Notes from Kent in the Serengeti

May 22, 2009  By: Africa Adventure Consultants

As we head toward the last two days of our safari, I’m feeling like I’d like more time here in the Serengeti! We’ll have to make the most of it. For the past two days, we’ve been at Klein’s Camp just outside Serengeti National Park near the Kenya border. This area has gently rolling hills and small mountains interspersed with broad plains. At this time of year, everything is green and beautiful.

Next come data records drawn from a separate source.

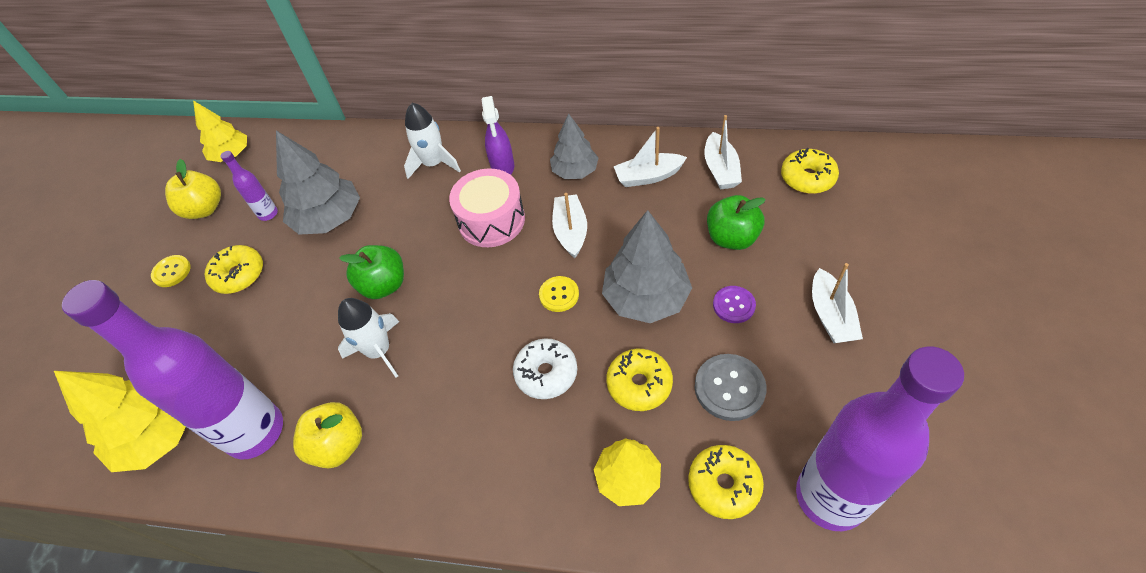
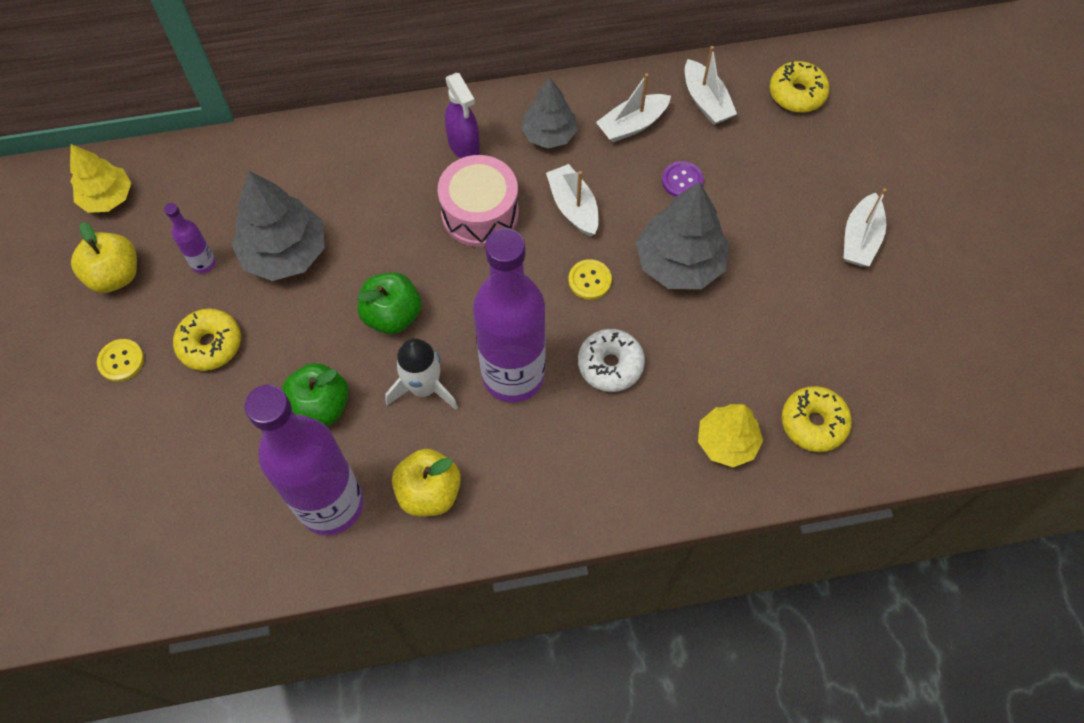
camera: 25 degrees left, 10 degrees up
(159, 435) = (223, 539): yellow tree -> none
(434, 164) = (379, 158): white rocket -> none
(639, 384) = (705, 352): yellow donut -> none
(729, 388) = (790, 333): grey button -> none
(731, 238) = (742, 178): green apple -> green apple (320, 406)
(733, 305) = (767, 250): purple button -> purple button (682, 181)
(830, 316) = (860, 239): white boat -> white boat turned 45 degrees clockwise
(830, 497) = (905, 407): purple bottle -> purple bottle (513, 376)

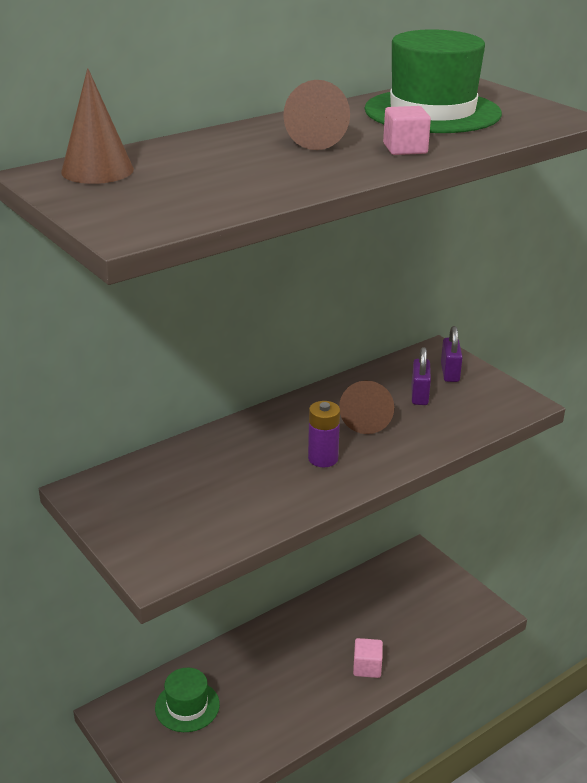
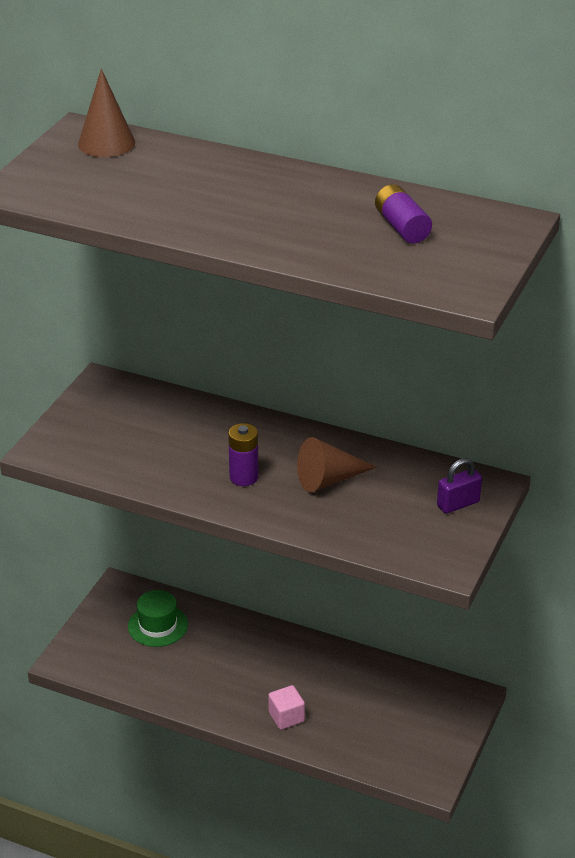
camera: 60 degrees right, 5 degrees up
(321, 138) = (270, 199): brown cone -> none
(405, 149) = (284, 240): pink cube -> none
(419, 395) = (397, 498): purple padlock -> none
(432, 112) = (402, 227): green hat -> purple battery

This concession is leased from the local communities so just outside the Klein’s Camp boundaries there are many Maasai villages, meaning there are a lot of cows, goats and sheep being herded by young men and boys dressed in bright red shukas. As we drove on the bumpy road toward one village, the air was filled with the unmistakable sweet scent of cow dung and smoke. Yesterday, we visited one Maasai boma where an extended family including the father, two grown sons and their numerous wife’s and children lived. The huts here tend to be square rather than round like they are in other Maasai areas. Inside, the dark hut, the air is smoky from the small, ever-present fire in the middle. A young calf, just 2 days old, wanders near the cow-skin bed as we listen to a description of the jobs of the wives. We looked at some overpriced Maasai jewelry and decided to pass, then visited a local clinic where medical services are getting started. The highlight of our visit was the local school where about 700 kids learn in a handful of crowded classrooms. The children’s excitement at seeing our sons Grady and Tate was off the charts. At one point there were at least 75 kids swarming around Grady to try and touch his skin and hair. He was a really good sport, exclaiming that he had a lot of new friends and they all wanted to touch him. Tate was more shy and hung back with our guide Malley, but later he bonded with our tracker Sombe while throwing rocks and shooting bows and arrows. He also really liked shooing the birds away from our morning coffee and cookies and catching various bugs in his bug catcher.

Despite our concerns, the boys have continued to be really well behaved and they have each had only sporadic breakdowns or crying spells. Spending time at the swimming pool each afternoon has helped burn off some energy, and they have also enjoyed a higher than average number of treats and snacks. Next, we head to Nduaro Camp, down the road, then on to Zanzibar.